# Ultra IWB Holsters Anyone??



## kevinm783 (Aug 9, 2009)

Just added Kimber #3 to the arsenal, an Ultra Crimson Carry II...now I need to find an IWB holster for carry. Suggestions anyone???


----------



## CRANKYPISTOL (Jan 7, 2010)

I dont know but I have been trying to find one. Nobody has them. You are very lucky my friend.


----------



## YFZsandrider (Feb 28, 2009)

I just ordered a Mitch Rosen ARG DL today... I'll let ya know in a couple months.:mrgreen:


----------



## kevinm783 (Aug 9, 2009)

Thanks YZF...I'll look forward to hearing feedback!
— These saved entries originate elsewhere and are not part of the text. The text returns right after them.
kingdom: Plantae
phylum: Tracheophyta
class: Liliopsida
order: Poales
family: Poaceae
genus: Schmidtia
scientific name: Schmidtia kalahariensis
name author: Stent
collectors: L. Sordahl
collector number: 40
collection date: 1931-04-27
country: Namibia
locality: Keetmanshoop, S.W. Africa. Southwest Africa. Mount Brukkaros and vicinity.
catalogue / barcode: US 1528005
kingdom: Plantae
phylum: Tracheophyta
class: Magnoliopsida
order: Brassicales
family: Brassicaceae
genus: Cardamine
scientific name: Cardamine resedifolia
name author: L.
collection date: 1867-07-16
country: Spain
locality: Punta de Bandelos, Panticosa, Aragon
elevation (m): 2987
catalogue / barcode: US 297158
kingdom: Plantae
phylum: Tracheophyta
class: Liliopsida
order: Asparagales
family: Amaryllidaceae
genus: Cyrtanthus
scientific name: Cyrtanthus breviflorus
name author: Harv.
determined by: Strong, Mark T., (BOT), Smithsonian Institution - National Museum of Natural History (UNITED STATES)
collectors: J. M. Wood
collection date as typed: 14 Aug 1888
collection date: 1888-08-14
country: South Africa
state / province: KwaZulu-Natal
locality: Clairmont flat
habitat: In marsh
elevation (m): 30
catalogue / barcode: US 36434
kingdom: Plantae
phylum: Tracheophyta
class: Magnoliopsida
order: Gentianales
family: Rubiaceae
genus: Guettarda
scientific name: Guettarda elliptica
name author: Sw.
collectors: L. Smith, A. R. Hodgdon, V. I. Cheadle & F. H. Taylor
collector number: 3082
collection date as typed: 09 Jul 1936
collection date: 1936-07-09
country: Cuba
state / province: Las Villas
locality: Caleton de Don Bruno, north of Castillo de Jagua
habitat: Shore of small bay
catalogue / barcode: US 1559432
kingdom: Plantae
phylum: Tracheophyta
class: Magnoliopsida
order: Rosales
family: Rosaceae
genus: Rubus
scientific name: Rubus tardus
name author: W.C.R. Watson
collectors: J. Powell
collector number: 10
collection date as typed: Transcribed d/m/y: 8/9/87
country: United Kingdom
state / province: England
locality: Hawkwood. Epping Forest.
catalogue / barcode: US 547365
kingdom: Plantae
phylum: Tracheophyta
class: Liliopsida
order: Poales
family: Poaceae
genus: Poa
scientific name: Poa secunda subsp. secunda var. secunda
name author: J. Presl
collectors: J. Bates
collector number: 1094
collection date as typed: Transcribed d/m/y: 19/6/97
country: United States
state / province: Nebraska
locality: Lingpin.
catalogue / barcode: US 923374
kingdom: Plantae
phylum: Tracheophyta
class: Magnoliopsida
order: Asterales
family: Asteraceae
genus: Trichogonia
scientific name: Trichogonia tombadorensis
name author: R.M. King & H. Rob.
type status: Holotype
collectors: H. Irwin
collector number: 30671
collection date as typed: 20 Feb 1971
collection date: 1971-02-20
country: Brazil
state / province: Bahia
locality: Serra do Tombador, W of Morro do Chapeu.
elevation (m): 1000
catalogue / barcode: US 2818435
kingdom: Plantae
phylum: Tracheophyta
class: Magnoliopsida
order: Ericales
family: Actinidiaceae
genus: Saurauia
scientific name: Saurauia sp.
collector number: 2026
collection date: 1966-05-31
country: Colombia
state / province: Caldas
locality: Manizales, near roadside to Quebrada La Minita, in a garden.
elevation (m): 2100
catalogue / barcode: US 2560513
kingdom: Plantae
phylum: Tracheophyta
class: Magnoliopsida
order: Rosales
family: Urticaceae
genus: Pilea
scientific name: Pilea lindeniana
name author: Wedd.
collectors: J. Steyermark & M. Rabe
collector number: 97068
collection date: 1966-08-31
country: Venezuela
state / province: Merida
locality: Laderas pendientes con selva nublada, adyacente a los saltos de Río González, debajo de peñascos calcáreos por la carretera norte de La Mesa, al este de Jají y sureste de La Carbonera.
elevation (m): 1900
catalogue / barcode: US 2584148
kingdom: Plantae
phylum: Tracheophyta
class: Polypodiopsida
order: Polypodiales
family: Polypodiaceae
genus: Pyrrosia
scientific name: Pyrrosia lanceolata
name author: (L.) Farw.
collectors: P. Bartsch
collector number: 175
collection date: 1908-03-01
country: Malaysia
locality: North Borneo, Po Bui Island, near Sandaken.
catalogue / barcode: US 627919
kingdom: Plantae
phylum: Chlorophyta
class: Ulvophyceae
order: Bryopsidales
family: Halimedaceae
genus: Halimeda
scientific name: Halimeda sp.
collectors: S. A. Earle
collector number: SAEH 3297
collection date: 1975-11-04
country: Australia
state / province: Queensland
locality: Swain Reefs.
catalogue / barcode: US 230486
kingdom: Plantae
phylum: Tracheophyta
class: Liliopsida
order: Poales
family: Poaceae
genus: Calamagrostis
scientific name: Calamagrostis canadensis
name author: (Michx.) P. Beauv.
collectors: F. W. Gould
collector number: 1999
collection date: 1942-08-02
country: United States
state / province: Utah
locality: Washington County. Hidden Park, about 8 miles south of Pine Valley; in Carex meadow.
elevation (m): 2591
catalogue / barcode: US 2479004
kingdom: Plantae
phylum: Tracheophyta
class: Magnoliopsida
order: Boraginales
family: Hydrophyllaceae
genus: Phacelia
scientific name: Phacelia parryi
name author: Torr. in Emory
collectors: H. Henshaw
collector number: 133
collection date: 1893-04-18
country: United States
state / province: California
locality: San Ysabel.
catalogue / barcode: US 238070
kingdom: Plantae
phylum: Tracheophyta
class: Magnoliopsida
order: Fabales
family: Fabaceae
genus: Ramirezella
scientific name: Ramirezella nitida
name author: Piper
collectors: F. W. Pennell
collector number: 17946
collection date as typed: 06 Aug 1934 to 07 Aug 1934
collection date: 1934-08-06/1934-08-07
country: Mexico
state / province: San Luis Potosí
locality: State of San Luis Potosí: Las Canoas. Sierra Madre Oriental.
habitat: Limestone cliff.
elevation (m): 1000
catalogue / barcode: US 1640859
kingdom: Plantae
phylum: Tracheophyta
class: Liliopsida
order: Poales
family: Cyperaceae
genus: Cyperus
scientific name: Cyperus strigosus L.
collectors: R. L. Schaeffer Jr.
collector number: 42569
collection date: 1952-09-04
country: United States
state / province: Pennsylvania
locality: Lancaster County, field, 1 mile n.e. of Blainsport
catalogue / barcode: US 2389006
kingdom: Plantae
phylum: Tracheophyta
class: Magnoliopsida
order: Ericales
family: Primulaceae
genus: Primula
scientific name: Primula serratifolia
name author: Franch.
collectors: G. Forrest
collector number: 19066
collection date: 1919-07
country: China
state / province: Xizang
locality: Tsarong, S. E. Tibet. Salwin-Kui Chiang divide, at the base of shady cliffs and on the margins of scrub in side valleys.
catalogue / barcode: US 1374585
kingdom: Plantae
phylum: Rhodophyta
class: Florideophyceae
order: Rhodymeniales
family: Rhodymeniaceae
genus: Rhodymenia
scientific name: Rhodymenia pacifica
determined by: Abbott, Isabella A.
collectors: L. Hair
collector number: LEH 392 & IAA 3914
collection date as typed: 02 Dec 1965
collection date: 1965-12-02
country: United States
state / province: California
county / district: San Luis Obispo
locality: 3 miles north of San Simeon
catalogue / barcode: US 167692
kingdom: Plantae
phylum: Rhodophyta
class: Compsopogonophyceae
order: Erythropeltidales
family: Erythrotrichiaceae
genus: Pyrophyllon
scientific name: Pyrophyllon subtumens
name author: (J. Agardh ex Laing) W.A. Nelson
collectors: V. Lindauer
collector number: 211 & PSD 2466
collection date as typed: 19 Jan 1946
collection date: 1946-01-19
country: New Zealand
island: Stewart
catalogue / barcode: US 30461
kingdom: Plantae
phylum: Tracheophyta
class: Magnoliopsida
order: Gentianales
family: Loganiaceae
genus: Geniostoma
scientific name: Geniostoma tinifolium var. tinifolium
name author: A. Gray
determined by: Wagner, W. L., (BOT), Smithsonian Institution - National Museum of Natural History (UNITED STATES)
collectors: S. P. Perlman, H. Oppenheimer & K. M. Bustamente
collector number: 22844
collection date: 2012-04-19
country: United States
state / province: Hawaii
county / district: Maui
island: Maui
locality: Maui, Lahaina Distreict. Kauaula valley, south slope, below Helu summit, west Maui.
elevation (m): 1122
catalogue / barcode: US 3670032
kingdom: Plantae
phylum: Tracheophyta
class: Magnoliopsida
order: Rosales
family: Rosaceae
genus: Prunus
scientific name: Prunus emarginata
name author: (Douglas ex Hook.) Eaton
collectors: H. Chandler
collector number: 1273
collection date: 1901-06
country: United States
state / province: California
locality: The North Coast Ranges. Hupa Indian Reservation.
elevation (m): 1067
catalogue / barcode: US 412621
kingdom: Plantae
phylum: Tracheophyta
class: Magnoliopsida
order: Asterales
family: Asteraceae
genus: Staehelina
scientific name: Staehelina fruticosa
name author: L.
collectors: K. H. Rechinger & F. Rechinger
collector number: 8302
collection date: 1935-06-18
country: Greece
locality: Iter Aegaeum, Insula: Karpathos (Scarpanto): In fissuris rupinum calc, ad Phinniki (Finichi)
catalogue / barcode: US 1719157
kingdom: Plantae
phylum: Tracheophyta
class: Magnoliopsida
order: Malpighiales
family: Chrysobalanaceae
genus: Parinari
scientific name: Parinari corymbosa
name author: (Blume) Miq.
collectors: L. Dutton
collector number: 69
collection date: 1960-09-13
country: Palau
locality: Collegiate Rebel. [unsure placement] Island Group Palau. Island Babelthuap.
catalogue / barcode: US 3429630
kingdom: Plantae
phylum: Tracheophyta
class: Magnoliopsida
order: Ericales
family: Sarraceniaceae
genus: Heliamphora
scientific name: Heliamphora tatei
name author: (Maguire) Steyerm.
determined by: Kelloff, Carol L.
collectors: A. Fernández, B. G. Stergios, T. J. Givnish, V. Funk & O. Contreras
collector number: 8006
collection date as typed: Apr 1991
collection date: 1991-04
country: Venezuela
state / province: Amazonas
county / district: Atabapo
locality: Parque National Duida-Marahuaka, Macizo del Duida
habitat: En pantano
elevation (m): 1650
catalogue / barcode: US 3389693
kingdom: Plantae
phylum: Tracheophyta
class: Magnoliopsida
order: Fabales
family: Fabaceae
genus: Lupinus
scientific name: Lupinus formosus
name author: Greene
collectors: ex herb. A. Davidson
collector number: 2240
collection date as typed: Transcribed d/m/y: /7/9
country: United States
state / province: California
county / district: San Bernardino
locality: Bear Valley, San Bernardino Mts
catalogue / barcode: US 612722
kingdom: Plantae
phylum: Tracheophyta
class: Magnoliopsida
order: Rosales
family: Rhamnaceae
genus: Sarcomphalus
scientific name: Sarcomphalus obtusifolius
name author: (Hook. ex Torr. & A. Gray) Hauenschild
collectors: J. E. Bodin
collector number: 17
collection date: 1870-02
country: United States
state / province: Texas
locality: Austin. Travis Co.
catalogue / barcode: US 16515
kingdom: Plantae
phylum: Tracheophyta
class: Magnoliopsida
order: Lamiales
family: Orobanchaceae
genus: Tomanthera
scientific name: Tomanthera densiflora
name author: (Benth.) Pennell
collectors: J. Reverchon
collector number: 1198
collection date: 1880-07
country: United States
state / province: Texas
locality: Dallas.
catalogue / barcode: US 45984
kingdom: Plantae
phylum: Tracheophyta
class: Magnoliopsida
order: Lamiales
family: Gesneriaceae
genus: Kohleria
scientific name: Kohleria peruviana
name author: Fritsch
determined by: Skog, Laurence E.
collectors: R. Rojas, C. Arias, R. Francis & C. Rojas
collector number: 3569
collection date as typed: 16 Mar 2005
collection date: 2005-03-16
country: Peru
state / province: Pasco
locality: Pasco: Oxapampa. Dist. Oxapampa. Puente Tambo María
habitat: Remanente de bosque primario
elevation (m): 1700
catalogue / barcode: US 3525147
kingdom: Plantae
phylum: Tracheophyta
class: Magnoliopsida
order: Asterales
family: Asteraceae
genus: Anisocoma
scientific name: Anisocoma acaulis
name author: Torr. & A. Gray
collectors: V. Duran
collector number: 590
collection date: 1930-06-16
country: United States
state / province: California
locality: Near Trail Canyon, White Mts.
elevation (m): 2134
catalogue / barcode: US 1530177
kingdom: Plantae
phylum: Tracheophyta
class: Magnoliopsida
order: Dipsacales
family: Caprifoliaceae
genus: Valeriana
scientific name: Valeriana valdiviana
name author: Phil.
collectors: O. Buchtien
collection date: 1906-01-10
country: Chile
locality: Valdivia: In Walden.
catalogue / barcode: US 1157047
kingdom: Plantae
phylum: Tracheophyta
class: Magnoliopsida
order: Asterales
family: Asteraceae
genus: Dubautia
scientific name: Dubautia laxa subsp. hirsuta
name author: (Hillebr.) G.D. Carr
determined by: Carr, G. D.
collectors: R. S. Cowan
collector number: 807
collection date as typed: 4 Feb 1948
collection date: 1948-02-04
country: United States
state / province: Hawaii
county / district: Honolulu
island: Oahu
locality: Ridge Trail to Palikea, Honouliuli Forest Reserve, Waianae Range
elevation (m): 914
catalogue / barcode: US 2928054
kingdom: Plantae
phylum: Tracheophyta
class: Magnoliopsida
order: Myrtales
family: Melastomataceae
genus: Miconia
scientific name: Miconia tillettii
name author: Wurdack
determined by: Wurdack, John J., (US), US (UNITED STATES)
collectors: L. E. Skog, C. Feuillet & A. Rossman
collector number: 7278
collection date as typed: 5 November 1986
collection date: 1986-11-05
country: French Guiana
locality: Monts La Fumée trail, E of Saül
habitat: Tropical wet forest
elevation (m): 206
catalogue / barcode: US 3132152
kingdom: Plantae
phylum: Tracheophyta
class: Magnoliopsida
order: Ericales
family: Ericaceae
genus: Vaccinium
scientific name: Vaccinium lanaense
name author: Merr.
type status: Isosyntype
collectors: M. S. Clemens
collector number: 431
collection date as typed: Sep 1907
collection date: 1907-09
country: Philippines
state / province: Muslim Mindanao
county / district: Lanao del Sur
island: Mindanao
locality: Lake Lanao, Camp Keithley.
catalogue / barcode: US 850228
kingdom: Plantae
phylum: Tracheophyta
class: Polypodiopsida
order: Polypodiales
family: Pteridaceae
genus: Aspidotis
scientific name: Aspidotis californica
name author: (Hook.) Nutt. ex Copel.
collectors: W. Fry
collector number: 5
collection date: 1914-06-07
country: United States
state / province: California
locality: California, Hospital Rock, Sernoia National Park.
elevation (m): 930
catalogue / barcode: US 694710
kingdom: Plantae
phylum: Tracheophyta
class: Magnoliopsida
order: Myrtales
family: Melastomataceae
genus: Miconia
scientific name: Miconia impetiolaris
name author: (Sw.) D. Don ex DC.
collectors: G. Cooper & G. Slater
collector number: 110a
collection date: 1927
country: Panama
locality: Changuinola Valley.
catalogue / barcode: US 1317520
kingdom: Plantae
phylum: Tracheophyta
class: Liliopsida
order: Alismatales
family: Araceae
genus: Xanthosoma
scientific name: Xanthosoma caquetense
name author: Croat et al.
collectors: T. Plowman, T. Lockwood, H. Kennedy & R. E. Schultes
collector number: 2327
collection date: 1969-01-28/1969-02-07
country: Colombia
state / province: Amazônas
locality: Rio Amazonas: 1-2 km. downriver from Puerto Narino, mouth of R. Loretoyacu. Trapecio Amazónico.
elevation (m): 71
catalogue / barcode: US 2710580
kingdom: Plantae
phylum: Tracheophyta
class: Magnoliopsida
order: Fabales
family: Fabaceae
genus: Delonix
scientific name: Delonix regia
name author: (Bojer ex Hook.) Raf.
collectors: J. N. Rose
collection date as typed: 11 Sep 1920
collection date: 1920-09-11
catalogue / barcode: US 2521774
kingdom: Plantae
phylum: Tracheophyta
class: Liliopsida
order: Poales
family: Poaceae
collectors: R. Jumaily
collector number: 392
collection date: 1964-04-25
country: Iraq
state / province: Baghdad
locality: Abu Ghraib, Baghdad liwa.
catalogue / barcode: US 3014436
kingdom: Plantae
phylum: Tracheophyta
CRANKY - thanks for the lucky comment...but every year I get a gift for myself, and this was it this year!!


----------



## jdeere9750 (Nov 28, 2008)

I've got a High Noon Split Decision, carrying a Ultra Carry II. I don't have the CT grips, but I think it will still work for them as well. The Alter Ego is very similar to the Split Decision - but it won't collapse when the gun is drawn, and it has more leather between you and the gun. The Alter Ego may not work with the CT grips, though. I carried my Taurus in a Split Decision, and now I'm carrying the Kimber in one. It has been a good holster for me. Good luck.


----------